I thought reading trash would be easy. I thought I'd go through a book per week and not have to think too hard. I thought they would rest my weary mind.
But no.
Which stinks more? |
Stupid Peyton Place! Stupid, stupid Peyton Place! And stupid me for trying to read Peyton Place.
I couldn't finish it. Look, I tried. I got two chapters into Book 3 and then I gave up. I'm amazed I got that far. I should have just quit when the author smashed me with metaphor fists.
I'm not going to waste energy writing something witty and interesting about this book. The author didn't bother writing anything interesting or witty, so why should I?
So here, in no particular order, and in point form, is why this book sucked ass:
- The book is about events, not people. There is no character development. There is no depth. There is no motivation. There are only clichés, like the wise old doctor and the neighbourhood lushes.

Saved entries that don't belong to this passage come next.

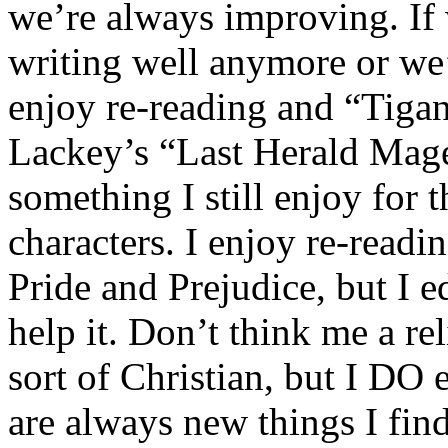
we’re always improving. If 
writing well anymore or we’
enjoy re-reading and “Tiga
Lackey’s “Last Herald Mage
something I still enjoy for 
characters. I enjoy re-readi
Pride and Prejudice, but I edi
help it. Don’t think me a re
sort of Christian, but I DO
are always new things I find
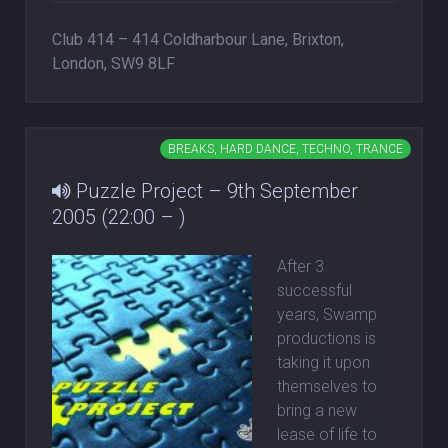
Club 414 – 414 Coldharbour Lane, Brixton,
London, SW9 8LF
BREAKS, HARD DANCE, TECHNO, TRANCE
Puzzle Project – 9th September
2005 (22:00 – )
After 3
successful
years, Swamp
productions is
taking it upon
themselves to
bring a new
lease of life to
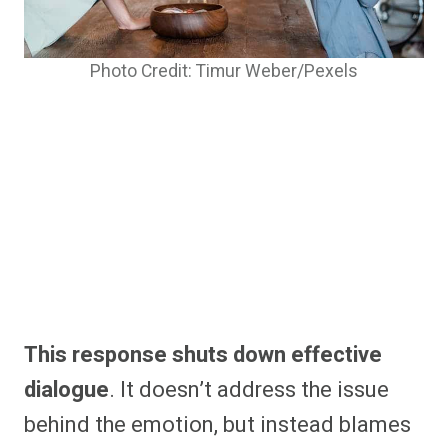
Photo Credit: Timur Weber/Pexels
This response shuts down effective
dialogue
. It doesn’t address the issue
behind the emotion, but instead blames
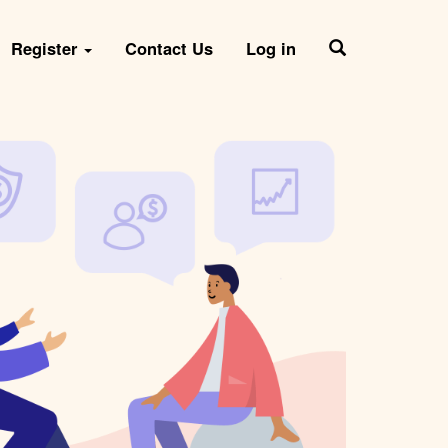
Register
Contact Us
Log in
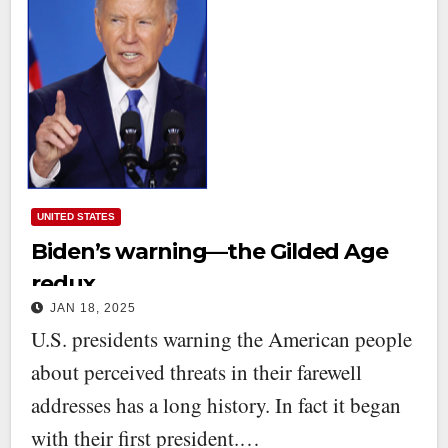
UNITED STATES
Biden’s warning—the Gilded Age
redux
JAN 18, 2025
U.S. presidents warning the American people
about perceived threats in their farewell
addresses has a long history. In fact it began
with their first president.…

- For reasons unbeknownst to me, the high school principal date rapes his girlfriend to seduce her. She eventually marries him because he's a good guy and great in bed, even though she shudders when they pass where he fucking raped her. This was where I disengaged completely because the author definitely didn't think there was anything wrong with this, but I am sure that even in 1950-whatever this was not acceptable.
- A character was introduced solely for the purpose of killing her off and making another character lose her shit. How lazy is that?
- A fire literally suffocates the town during the time when all the Bad Things happen. It's like the World Wrestling Federation gave the author lessons on subtlety.
- Exposition Fairies narrate most of the book. They possess characters and don't let them go.
This book is what happens when an author has the plot, climax, and dénouement already nailed down, and just fills in the blanks.
This was horrible, awful, and shittastic.
If you want my copy, let me know. Otherwise I'm leaving it in the subway.